--- BRIEF ---
The answer must be a single number: the count of lines in the listing that hold the string "glass".
(WORKING DATA Opens)
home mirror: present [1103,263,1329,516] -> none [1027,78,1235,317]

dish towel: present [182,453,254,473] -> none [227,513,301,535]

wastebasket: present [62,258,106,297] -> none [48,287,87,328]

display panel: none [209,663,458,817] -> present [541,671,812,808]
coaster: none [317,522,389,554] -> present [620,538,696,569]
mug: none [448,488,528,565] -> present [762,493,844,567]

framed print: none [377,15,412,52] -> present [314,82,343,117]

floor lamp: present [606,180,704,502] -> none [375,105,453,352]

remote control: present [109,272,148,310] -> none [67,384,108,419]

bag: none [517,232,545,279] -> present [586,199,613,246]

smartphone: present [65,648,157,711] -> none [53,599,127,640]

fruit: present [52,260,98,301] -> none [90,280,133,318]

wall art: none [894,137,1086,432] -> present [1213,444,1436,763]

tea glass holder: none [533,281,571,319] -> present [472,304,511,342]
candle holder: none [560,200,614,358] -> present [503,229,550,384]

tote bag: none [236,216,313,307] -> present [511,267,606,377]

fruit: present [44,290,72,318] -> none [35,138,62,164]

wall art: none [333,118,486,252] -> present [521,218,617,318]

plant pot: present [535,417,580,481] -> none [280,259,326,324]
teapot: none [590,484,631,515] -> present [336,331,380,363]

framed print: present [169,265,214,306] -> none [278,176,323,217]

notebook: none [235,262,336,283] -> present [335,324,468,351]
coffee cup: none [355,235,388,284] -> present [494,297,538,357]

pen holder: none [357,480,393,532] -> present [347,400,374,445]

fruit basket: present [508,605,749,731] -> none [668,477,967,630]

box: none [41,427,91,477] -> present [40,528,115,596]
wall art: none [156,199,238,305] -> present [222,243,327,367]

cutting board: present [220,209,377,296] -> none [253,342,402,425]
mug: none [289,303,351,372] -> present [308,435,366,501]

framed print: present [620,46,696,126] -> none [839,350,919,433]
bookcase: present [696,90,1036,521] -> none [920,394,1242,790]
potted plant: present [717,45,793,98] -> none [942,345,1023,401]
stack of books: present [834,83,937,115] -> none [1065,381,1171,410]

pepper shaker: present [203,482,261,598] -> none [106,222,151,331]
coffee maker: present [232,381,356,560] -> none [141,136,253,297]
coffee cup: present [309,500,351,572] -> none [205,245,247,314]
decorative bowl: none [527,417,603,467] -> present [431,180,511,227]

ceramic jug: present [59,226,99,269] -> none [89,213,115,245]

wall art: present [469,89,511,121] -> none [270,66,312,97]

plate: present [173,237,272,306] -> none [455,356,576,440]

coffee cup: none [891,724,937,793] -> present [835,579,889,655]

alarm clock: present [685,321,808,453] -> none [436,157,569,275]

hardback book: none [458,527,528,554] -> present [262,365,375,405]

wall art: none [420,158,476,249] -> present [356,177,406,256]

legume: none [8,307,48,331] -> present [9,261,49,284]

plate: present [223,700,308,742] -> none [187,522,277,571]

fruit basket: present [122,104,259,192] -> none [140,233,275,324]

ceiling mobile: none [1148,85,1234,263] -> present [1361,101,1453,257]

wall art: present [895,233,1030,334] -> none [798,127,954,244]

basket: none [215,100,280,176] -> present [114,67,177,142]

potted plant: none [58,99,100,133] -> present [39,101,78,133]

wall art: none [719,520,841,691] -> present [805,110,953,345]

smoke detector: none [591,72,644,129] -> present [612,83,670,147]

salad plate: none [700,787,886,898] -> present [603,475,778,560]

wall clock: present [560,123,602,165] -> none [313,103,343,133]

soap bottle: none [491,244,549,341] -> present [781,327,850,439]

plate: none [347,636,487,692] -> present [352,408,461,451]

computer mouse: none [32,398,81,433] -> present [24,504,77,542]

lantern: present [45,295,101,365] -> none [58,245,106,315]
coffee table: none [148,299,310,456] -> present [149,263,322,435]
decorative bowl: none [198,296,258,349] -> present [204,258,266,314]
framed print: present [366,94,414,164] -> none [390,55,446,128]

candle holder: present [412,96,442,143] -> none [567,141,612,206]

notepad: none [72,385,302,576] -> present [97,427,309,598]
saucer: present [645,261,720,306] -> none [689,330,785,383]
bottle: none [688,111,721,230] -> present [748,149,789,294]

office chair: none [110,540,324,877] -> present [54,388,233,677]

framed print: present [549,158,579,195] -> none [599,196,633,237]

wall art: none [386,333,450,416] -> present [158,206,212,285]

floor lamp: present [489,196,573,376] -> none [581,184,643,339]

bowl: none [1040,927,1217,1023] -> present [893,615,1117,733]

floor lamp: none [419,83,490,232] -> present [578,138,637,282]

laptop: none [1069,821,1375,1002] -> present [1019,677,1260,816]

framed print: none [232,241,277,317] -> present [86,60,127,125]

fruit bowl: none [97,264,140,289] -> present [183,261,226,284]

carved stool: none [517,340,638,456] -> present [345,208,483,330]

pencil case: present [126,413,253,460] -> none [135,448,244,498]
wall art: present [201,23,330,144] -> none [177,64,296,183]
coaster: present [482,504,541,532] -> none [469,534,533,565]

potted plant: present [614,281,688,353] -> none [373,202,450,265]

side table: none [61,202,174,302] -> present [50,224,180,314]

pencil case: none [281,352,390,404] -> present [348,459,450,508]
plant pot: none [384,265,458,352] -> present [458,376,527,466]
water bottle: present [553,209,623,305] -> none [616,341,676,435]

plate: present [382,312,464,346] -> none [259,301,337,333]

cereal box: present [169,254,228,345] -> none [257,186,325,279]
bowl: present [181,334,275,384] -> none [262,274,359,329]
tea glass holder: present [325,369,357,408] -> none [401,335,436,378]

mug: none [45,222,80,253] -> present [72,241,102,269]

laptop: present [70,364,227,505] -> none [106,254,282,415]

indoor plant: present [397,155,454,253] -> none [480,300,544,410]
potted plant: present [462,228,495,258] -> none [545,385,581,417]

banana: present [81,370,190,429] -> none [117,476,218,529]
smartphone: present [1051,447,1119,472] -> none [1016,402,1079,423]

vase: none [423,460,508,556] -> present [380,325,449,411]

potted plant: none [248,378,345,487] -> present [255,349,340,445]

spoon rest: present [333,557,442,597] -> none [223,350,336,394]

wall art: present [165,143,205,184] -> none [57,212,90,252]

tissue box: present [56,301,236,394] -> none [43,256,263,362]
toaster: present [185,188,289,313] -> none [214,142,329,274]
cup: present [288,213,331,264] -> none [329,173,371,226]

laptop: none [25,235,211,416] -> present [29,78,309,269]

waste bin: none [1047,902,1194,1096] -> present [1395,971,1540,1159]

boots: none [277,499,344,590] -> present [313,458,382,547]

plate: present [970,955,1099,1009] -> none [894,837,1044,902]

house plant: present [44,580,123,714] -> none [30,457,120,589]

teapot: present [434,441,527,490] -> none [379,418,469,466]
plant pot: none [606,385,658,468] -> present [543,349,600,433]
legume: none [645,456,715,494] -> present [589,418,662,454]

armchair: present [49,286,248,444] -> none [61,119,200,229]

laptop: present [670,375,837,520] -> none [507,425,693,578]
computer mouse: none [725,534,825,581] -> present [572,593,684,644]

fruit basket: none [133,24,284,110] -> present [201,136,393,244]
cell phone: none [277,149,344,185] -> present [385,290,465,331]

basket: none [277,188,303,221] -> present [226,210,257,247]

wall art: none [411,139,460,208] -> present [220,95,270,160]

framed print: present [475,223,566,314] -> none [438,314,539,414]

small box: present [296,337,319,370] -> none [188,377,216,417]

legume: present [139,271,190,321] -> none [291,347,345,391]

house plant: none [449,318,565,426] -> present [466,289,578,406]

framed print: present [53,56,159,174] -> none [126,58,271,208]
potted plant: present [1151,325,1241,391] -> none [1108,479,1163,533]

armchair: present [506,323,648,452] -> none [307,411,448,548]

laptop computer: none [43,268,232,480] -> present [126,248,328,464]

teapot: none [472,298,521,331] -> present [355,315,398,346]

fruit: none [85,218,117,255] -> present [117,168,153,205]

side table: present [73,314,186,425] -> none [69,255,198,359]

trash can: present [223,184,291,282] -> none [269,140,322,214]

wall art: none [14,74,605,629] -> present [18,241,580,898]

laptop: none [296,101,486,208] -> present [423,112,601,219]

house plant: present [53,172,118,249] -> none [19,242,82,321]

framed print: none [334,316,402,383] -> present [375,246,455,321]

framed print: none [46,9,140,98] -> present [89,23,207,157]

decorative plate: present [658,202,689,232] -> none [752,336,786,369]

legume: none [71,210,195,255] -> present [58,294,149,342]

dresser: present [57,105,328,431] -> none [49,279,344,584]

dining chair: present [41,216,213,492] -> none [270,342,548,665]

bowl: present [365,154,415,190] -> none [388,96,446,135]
(WORKING DATA Closes)
--- SOLUTION TO THE PROBLEM ---
2